_Data under study:_
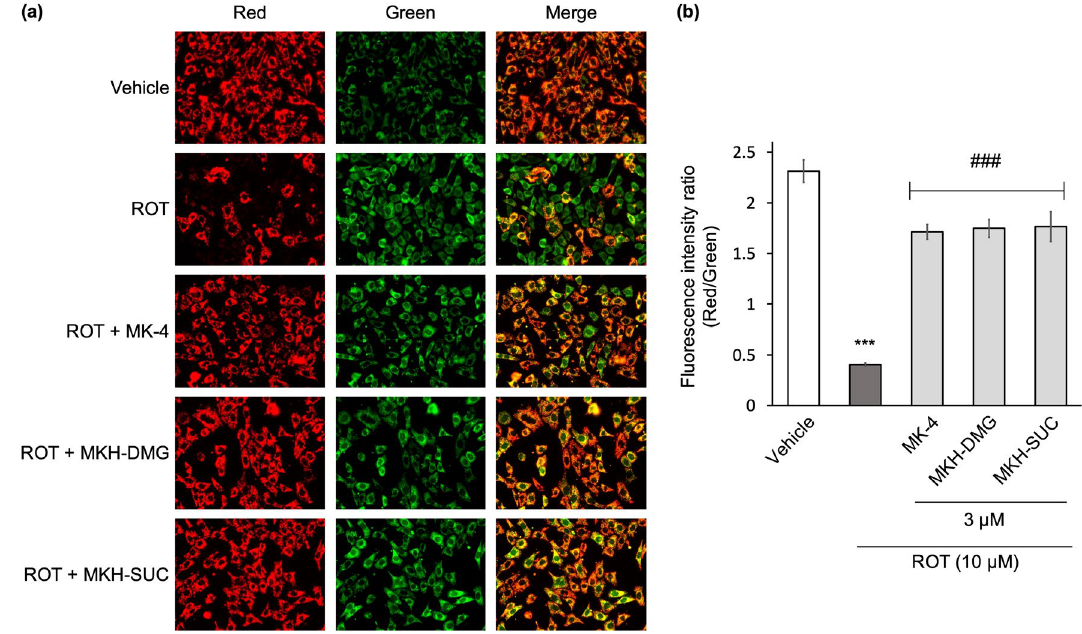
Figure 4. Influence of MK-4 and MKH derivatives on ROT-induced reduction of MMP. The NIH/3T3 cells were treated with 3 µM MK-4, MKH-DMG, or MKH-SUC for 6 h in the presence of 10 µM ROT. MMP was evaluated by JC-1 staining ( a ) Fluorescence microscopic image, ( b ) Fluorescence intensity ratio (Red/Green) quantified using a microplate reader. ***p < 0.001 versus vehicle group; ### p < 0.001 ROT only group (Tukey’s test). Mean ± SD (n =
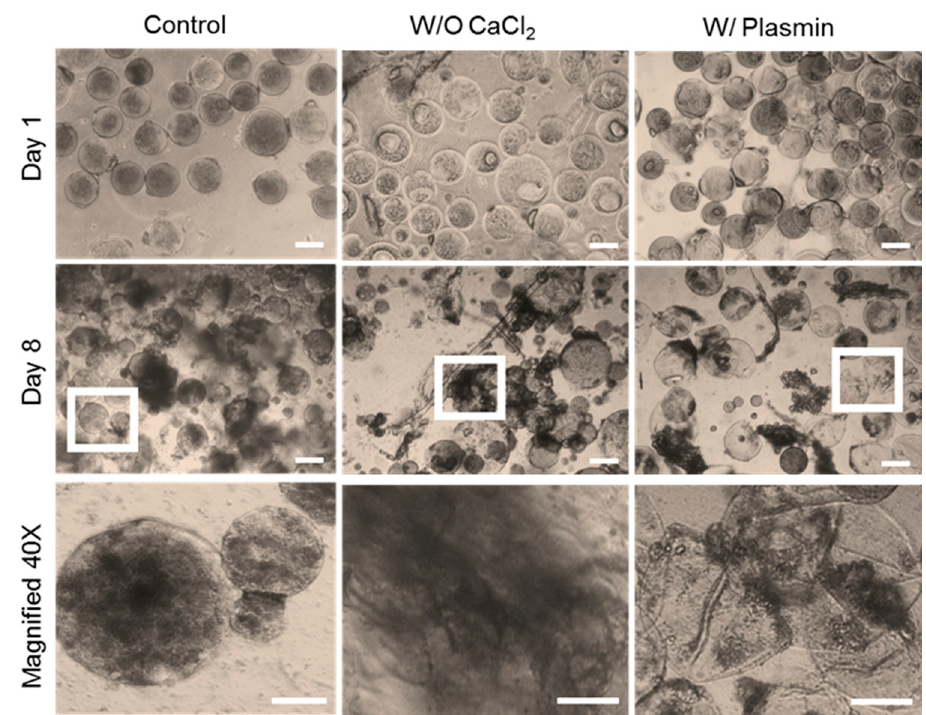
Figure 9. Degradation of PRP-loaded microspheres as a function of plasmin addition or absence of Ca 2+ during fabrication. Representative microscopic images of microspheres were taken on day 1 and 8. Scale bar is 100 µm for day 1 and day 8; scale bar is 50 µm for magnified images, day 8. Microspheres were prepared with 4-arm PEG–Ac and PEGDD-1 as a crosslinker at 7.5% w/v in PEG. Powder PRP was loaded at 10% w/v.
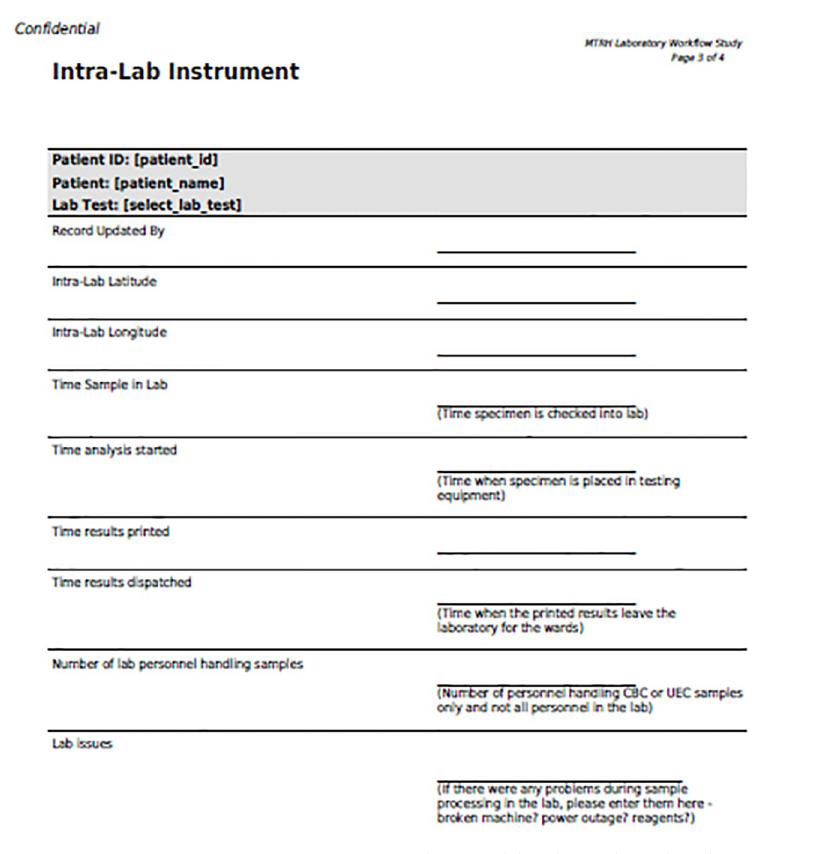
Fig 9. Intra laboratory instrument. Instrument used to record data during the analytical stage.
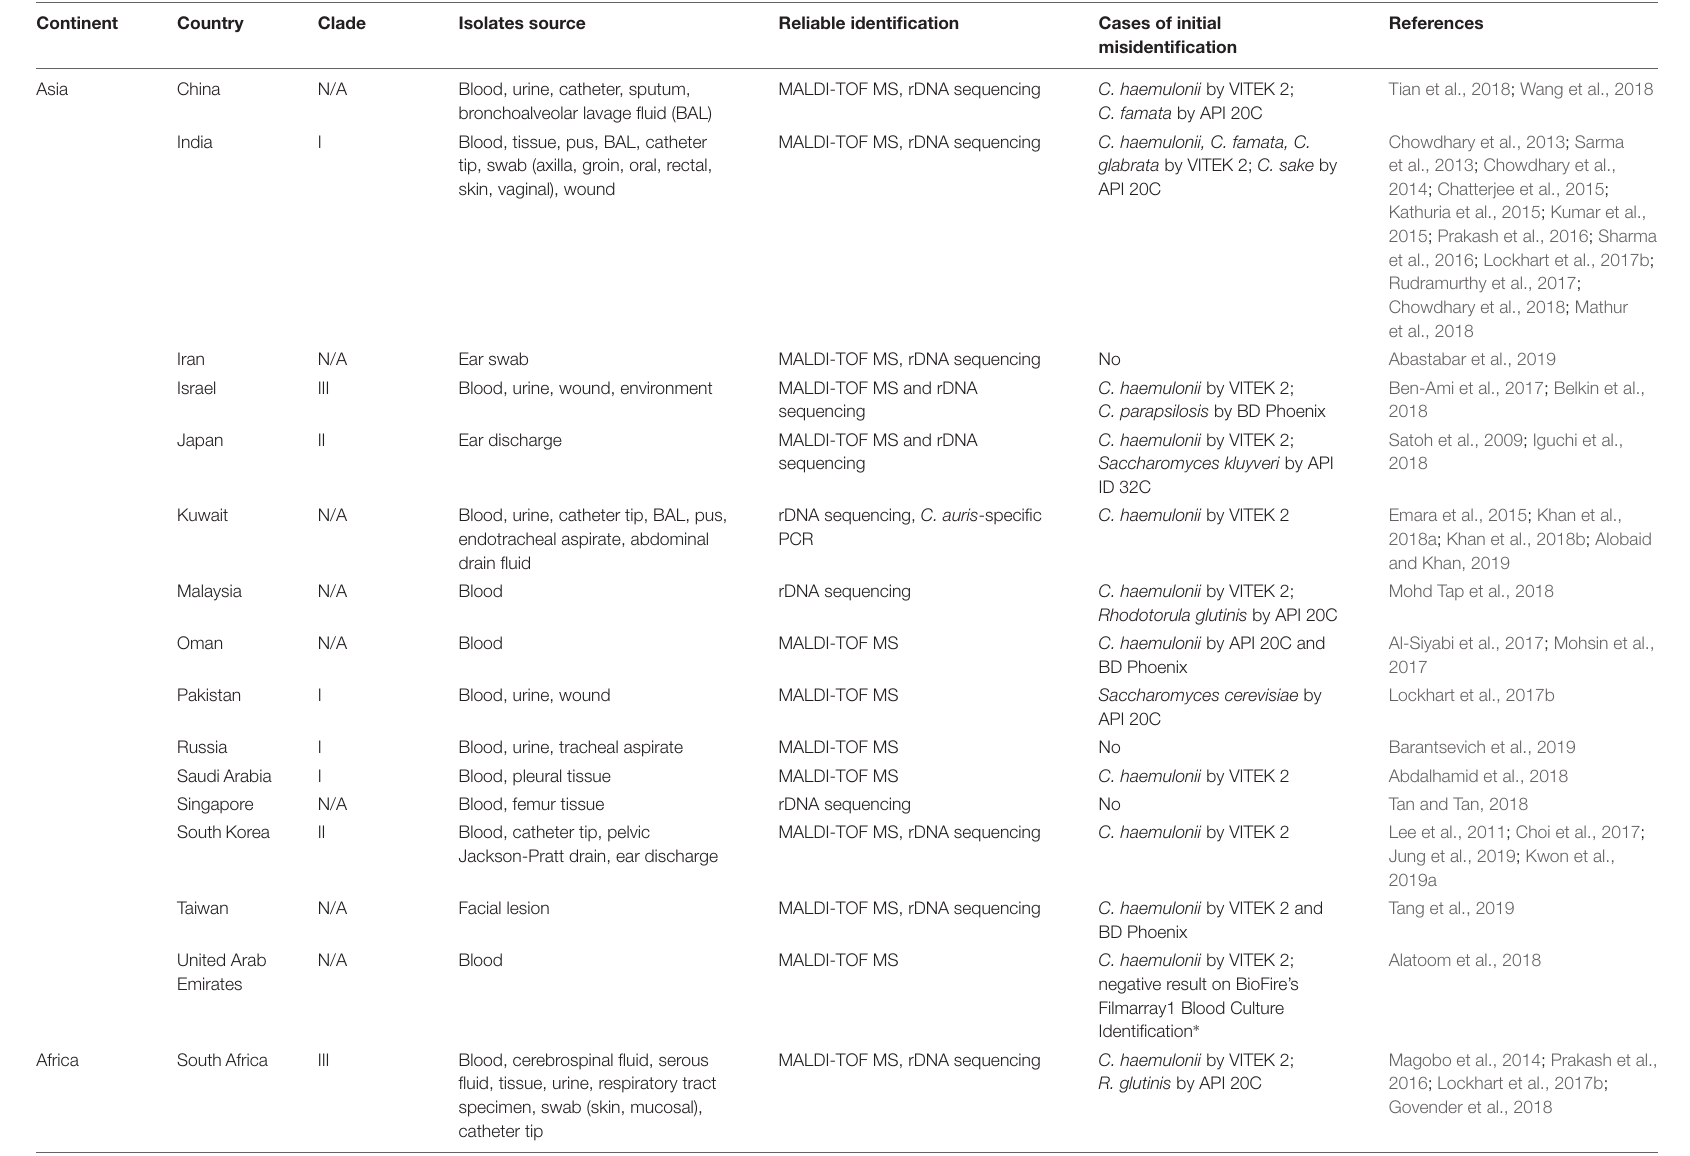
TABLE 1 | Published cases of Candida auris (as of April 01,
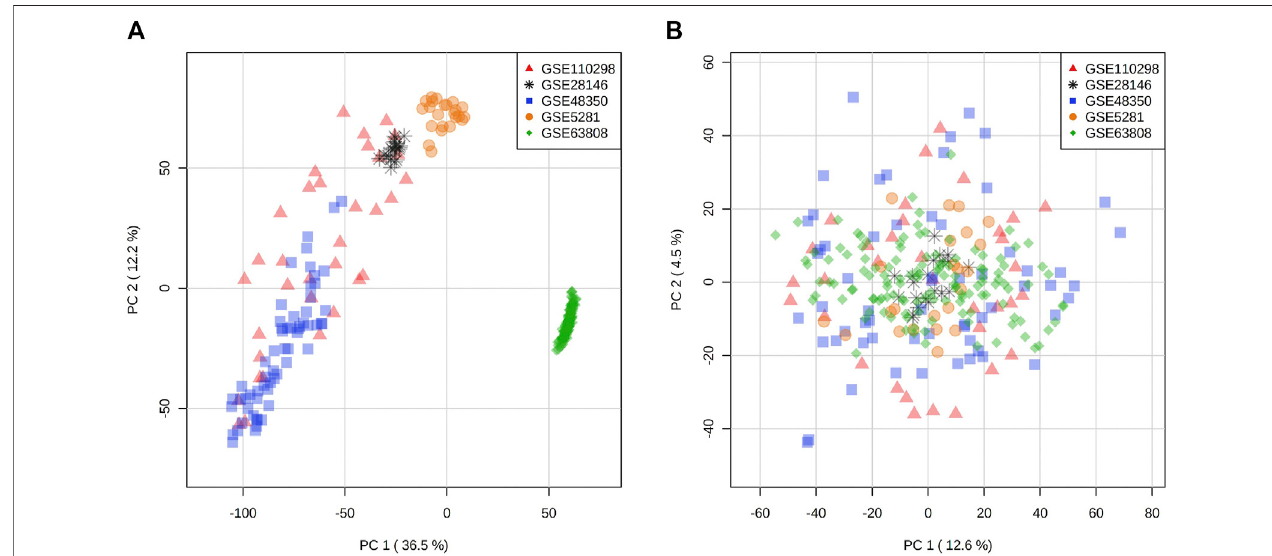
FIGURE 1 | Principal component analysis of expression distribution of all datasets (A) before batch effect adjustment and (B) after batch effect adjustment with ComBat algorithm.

_Activity:_ When you output the entries, keep each line exactly as it is and leave out any pictures.

_Output for this task:_
Figure 4. Influence of MK-4 and MKH derivatives on ROT-induced reduction of MMP. The NIH/3T3 cells were treated with 3 µM MK-4, MKH-DMG, or MKH-SUC for 6 h in the presence of 10 µM ROT. MMP was evaluated by JC-1 staining ( a ) Fluorescence microscopic image, ( b ) Fluorescence intensity ratio (Red/Green) quantified using a microplate reader. ***p < 0.001 versus vehicle group; ### p < 0.001 ROT only group (Tukey’s test). Mean ± SD (n =
Figure 9. Degradation of PRP-loaded microspheres as a function of plasmin addition or absence of Ca 2+ during fabrication. Representative microscopic images of microspheres were taken on day 1 and 8. Scale bar is 100 µm for day 1 and day 8; scale bar is 50 µm for magnified images, day 8. Microspheres were prepared with 4-arm PEG–Ac and PEGDD-1 as a crosslinker at 7.5% w/v in PEG. Powder PRP was loaded at 10% w/v.
Fig 9. Intra laboratory instrument. Instrument used to record data during the analytical stage.
TABLE 1 | Published cases of Candida auris (as of April 01,
FIGURE 1 | Principal component analysis of expression distribution of all datasets (A) before batch effect adjustment and (B) after batch effect adjustment with ComBat algorithm.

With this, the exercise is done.